Start SELECTION

Duck numbers were down from last year, according to preliminary results from the spring duck survey, but that’s likely because of the lack of small wetlands with water in April, so some ducks moved on from North Dakota to look elsewhere for suitable water.
As the summer duck brood surveys come through in later July, we’ll have a better handle on exactly where the fall flight stands. Based on what we know so far, local duck production may not be quite up to par with past years.
Deer, on the other hand, are not influenced as much by dry conditions in the short term. While there wasn’t enough snow to conduct aerial population surveys for white-tailed deer, the Game and Fish Department is optimistic that winter survival was good.
The spring mule deer survey in the badlands occurs when the snow is gone, and mule deer numbers were up again this year, and as such, Game and Fish was able to increase the number of mule deer buck licenses for this fall by a couple of hundred. While overall deer license numbers are down, the people who do get a license should have opportunities.

End SELECTION

[WORK TO COMPLETE]:
1 – List every wildlife survey mentioned in the passage on ducks and deer.
2 – Quote the passage on ducks and deer from "Duck numbers were" up to and including "for suitable water.".

Start DATA SHOWN

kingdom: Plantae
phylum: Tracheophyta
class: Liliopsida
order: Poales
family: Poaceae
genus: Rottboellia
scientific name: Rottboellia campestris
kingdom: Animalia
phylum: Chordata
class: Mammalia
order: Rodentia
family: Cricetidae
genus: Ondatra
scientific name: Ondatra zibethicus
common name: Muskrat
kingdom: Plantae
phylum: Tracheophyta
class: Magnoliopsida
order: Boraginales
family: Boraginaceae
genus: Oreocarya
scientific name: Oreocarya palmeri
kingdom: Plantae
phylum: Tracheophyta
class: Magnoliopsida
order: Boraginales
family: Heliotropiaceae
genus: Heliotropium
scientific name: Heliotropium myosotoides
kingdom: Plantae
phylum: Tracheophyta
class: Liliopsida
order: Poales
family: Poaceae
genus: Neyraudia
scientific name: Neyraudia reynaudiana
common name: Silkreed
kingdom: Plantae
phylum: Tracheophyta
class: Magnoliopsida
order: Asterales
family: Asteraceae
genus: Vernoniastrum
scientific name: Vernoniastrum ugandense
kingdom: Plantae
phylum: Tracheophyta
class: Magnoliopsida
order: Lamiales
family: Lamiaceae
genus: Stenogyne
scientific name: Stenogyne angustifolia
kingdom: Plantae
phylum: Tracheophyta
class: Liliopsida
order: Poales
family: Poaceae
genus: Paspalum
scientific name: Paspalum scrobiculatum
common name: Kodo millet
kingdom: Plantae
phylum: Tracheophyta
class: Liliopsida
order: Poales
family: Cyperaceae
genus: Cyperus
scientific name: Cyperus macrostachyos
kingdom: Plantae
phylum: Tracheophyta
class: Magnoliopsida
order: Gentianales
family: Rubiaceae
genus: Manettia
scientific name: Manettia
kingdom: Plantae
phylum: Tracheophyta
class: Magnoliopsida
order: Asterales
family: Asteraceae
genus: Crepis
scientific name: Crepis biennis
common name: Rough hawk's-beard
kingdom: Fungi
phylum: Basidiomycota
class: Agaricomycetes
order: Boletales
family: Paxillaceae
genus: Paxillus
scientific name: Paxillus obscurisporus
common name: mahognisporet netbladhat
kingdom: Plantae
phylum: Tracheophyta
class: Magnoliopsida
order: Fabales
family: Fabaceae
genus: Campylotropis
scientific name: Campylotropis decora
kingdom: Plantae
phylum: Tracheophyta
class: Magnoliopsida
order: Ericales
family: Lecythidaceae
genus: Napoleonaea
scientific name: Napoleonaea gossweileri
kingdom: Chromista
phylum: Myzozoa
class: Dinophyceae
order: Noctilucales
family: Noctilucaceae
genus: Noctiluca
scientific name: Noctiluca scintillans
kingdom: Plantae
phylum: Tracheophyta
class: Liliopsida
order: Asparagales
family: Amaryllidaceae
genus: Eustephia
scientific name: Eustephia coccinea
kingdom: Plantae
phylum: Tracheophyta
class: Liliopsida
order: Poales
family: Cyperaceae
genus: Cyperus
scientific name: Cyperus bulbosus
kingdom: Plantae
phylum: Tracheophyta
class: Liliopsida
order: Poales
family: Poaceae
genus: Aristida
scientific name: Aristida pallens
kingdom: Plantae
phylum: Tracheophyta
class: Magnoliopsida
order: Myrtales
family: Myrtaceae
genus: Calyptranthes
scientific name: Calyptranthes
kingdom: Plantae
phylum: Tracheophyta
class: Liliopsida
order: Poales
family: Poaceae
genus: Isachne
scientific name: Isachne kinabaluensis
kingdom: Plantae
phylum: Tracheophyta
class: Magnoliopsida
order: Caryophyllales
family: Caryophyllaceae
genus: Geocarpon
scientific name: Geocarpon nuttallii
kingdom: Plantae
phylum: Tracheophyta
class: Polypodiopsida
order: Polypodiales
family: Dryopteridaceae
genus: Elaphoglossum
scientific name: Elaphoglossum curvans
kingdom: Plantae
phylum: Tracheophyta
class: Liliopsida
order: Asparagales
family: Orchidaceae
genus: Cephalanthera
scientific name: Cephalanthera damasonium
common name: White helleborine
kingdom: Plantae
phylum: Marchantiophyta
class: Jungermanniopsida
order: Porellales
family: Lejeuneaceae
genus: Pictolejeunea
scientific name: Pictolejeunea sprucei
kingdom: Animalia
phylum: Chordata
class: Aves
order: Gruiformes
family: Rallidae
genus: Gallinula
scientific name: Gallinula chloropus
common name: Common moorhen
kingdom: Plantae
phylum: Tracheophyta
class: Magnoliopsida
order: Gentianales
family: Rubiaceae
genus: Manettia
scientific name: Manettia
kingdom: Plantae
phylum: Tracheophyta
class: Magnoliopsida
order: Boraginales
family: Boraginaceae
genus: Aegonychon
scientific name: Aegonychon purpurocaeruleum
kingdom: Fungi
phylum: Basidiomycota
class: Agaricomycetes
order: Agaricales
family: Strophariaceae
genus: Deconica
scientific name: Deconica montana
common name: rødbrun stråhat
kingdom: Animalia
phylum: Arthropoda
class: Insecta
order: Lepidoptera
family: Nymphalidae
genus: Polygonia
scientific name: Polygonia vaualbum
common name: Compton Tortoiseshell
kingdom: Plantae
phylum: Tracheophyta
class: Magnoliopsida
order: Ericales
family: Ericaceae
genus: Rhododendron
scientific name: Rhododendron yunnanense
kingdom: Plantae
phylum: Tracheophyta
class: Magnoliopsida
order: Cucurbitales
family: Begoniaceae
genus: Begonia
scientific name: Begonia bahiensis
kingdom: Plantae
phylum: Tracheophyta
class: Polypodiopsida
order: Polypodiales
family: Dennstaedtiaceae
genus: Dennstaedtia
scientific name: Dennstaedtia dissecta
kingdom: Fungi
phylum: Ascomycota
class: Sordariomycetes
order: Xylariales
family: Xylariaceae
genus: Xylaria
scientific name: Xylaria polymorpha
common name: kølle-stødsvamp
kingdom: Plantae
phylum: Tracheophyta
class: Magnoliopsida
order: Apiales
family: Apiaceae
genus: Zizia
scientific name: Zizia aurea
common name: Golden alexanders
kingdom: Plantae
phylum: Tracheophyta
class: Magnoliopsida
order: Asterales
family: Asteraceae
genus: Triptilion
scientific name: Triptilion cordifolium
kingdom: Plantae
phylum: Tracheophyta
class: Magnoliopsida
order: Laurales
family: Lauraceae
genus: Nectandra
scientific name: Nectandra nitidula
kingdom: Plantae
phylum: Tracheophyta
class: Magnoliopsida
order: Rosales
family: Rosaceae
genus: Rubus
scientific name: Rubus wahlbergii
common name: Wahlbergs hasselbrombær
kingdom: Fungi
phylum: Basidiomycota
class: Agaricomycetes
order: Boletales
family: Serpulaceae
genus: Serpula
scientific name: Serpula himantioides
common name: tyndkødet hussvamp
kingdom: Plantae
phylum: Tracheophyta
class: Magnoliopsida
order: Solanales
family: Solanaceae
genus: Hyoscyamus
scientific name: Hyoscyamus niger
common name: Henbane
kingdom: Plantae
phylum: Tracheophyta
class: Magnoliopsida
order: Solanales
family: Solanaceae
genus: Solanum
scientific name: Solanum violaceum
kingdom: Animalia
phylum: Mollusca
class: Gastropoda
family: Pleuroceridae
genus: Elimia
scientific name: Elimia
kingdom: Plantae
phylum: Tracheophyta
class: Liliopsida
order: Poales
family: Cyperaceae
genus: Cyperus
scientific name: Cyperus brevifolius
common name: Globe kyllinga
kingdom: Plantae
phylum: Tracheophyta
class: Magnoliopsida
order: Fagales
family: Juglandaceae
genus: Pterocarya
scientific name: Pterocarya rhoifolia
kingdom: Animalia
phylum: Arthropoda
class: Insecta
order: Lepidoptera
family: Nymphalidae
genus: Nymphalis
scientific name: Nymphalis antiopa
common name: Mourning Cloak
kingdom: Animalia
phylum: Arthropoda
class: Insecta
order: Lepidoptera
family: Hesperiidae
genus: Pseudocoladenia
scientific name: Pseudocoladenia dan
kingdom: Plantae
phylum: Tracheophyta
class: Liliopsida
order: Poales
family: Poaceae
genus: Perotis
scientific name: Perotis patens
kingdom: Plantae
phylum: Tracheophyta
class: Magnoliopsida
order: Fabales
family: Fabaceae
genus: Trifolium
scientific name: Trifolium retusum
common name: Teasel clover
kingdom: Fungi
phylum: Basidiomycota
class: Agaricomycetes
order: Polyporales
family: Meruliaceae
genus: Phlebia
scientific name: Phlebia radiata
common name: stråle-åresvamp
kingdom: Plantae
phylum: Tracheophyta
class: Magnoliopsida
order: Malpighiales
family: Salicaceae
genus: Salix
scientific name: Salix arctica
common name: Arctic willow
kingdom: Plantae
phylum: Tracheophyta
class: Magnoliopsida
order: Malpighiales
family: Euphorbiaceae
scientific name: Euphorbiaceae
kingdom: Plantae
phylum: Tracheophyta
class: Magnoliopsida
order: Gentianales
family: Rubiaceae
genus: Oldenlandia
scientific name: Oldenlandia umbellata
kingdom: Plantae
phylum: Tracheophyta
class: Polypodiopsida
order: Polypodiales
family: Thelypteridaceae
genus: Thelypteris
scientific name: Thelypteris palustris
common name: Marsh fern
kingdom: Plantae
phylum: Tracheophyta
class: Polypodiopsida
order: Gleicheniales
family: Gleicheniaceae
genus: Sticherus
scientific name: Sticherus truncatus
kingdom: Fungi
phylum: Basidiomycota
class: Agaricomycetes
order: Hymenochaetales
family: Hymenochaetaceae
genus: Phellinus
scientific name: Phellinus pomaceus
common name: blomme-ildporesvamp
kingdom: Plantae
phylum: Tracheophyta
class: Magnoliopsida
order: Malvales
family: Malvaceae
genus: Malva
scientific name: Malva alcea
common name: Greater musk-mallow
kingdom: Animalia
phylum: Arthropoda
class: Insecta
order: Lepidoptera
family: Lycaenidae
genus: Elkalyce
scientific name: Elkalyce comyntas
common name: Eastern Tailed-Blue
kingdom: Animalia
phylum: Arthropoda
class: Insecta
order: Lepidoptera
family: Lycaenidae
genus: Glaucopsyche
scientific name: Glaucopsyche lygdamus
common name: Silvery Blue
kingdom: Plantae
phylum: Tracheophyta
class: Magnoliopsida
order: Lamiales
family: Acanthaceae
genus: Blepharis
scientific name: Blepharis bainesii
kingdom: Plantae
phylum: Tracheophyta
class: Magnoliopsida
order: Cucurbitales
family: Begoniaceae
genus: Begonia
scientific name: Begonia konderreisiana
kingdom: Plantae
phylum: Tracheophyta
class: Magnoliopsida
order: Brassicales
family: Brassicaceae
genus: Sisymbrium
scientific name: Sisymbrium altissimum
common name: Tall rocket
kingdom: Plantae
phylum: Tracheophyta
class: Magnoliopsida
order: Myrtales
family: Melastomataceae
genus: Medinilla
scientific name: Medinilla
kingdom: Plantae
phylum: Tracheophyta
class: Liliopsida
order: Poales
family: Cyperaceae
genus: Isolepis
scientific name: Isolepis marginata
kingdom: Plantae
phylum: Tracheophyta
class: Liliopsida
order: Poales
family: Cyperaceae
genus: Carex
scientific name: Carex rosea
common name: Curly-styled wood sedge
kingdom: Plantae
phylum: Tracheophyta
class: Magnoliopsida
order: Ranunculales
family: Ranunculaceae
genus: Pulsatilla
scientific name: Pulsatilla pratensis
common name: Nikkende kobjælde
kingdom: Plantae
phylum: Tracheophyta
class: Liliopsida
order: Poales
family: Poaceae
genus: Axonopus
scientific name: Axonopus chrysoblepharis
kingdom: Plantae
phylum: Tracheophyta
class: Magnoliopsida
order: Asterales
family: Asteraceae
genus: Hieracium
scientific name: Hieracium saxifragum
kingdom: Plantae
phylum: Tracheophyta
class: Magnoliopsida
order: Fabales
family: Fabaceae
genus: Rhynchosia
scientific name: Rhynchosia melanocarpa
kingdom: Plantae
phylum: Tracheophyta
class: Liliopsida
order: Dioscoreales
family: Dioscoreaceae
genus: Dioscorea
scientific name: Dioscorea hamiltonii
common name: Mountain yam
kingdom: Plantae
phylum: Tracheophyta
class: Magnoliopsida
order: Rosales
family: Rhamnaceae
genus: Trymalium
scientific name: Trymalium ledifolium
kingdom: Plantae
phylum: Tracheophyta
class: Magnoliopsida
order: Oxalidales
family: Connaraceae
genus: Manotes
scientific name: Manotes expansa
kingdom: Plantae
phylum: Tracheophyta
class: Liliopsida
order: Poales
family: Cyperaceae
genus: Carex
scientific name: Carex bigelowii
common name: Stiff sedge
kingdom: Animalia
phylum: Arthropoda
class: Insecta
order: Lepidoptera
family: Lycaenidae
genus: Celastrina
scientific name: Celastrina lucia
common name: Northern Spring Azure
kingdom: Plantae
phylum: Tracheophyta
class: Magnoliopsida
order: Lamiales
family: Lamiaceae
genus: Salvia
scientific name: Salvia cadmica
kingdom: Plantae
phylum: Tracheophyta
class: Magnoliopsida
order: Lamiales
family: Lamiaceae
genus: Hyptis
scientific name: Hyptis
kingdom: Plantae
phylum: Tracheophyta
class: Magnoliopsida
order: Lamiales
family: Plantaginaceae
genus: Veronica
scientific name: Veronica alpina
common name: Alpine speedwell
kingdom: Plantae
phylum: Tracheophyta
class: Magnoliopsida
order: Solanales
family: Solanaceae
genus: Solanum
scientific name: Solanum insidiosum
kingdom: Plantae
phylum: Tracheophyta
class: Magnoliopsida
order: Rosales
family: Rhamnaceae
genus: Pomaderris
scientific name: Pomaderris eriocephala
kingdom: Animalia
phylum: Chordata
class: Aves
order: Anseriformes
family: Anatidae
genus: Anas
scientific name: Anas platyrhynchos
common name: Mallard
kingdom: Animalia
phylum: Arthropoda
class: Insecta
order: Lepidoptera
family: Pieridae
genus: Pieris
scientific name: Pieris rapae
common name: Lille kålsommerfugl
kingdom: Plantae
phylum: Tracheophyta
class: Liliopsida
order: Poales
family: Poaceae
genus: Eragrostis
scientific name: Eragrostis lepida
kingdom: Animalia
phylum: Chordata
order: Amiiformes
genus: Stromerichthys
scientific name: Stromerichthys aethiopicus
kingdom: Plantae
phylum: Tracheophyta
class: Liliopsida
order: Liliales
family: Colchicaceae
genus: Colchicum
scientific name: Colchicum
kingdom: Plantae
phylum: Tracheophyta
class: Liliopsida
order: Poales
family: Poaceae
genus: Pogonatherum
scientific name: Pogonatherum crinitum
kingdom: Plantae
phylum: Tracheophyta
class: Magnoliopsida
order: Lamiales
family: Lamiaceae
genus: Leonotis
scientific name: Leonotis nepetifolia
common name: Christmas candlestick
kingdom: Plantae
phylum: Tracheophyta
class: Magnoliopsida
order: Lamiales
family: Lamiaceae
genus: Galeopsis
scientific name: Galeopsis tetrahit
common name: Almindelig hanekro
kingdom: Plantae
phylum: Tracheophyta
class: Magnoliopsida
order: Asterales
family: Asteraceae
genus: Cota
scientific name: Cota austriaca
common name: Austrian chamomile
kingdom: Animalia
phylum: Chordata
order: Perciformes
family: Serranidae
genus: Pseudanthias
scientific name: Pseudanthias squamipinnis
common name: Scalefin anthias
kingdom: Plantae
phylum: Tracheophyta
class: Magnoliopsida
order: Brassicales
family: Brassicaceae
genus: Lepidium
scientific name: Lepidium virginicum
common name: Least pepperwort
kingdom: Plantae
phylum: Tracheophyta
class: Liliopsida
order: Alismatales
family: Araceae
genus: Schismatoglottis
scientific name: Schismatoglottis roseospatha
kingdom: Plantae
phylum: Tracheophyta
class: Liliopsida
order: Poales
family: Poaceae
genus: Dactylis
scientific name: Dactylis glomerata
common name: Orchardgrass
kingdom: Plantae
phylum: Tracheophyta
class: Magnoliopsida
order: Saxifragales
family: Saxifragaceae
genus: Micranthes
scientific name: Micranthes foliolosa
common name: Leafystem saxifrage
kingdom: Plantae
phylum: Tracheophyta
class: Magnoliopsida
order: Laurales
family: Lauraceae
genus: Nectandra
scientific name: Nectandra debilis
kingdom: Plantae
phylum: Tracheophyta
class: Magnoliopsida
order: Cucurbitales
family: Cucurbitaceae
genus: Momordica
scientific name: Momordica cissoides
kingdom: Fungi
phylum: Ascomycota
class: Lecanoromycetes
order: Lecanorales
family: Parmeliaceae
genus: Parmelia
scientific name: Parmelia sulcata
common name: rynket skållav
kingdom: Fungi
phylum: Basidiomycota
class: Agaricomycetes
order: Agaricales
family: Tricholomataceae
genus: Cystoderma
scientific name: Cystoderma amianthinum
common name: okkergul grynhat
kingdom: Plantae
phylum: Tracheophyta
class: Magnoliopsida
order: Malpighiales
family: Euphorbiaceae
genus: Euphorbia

End DATA SHOWN

[TASK RESPONSES]:
1 –
- The spring duck survey
- The summer duck brood surveys
- Aerial population surveys for white-tailed deer
- The spring mule deer survey in the badlands

2 –
Duck numbers were down from last year, according to preliminary results from the spring duck survey, but that’s likely because of the lack of small wetlands with water in April, so some ducks moved on from North Dakota to look elsewhere for suitable water.